Activity:
If anything in the data looks odd, keep it anyway and write the whole listing out unchanged.
Exercise data section start
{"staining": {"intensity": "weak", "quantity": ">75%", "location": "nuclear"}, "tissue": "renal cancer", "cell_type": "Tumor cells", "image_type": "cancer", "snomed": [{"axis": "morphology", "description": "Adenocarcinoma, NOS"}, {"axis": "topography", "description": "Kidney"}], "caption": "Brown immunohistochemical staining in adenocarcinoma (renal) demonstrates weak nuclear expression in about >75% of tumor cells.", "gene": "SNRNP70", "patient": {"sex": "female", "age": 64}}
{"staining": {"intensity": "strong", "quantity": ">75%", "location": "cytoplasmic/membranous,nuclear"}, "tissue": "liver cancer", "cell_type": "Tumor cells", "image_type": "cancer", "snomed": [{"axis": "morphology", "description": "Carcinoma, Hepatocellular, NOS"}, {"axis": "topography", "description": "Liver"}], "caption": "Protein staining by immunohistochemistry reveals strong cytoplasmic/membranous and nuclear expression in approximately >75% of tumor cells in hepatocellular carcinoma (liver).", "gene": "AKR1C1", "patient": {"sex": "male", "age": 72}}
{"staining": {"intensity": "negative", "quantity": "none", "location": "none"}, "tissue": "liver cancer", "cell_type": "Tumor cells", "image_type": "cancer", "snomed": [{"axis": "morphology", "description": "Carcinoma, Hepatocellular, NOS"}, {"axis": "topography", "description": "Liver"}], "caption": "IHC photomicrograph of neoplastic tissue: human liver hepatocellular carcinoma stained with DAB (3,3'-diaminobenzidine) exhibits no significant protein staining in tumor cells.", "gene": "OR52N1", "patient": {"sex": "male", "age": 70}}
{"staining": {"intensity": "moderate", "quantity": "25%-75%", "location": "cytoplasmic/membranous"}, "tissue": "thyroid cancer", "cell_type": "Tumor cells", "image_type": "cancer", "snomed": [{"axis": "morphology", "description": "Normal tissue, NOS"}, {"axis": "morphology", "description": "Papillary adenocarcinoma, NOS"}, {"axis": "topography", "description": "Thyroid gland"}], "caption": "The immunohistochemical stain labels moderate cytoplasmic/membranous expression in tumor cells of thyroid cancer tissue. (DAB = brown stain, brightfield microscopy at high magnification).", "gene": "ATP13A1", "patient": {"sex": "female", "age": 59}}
Exercise data section end
Result of the task:
{"staining": {"intensity": "weak", "quantity": ">75%", "location": "nuclear"}, "tissue": "renal cancer", "cell_type": "Tumor cells", "image_type": "cancer", "snomed": [{"axis": "morphology", "description": "Adenocarcinoma, NOS"}, {"axis": "topography", "description": "Kidney"}], "caption": "Brown immunohistochemical staining in adenocarcinoma (renal) demonstrates weak nuclear expression in about >75% of tumor cells.", "gene": "SNRNP70", "patient": {"sex": "female", "age": 64}}
{"staining": {"intensity": "strong", "quantity": ">75%", "location": "cytoplasmic/membranous,nuclear"}, "tissue": "liver cancer", "cell_type": "Tumor cells", "image_type": "cancer", "snomed": [{"axis": "morphology", "description": "Carcinoma, Hepatocellular, NOS"}, {"axis": "topography", "description": "Liver"}], "caption": "Protein staining by immunohistochemistry reveals strong cytoplasmic/membranous and nuclear expression in approximately >75% of tumor cells in hepatocellular carcinoma (liver).", "gene": "AKR1C1", "patient": {"sex": "male", "age": 72}}
{"staining": {"intensity": "negative", "quantity": "none", "location": "none"}, "tissue": "liver cancer", "cell_type": "Tumor cells", "image_type": "cancer", "snomed": [{"axis": "morphology", "description": "Carcinoma, Hepatocellular, NOS"}, {"axis": "topography", "description": "Liver"}], "caption": "IHC photomicrograph of neoplastic tissue: human liver hepatocellular carcinoma stained with DAB (3,3'-diaminobenzidine) exhibits no significant protein staining in tumor cells.", "gene": "OR52N1", "patient": {"sex": "male", "age": 70}}
{"staining": {"intensity": "moderate", "quantity": "25%-75%", "location": "cytoplasmic/membranous"}, "tissue": "thyroid cancer", "cell_type": "Tumor cells", "image_type": "cancer", "snomed": [{"axis": "morphology", "description": "Normal tissue, NOS"}, {"axis": "morphology", "description": "Papillary adenocarcinoma, NOS"}, {"axis": "topography", "description": "Thyroid gland"}], "caption": "The immunohistochemical stain labels moderate cytoplasmic/membranous expression in tumor cells of thyroid cancer tissue. (DAB = brown stain, brightfield microscopy at high magnification).", "gene": "ATP13A1", "patient": {"sex": "female", "age": 59}}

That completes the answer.